» **What to produce**: Below are some records; return each one exactly as written.

The records Start Marker

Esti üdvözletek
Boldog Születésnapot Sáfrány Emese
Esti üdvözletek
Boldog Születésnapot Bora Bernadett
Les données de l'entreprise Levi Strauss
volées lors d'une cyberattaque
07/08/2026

The records End Marker

» **Answer box**:
Esti üdvözletek
Boldog Születésnapot Sáfrány Emese
Esti üdvözletek
Boldog Születésnapot Bora Bernadett
Les données de l'entreprise Levi Strauss
volées lors d'une cyberattaque
07/08/2026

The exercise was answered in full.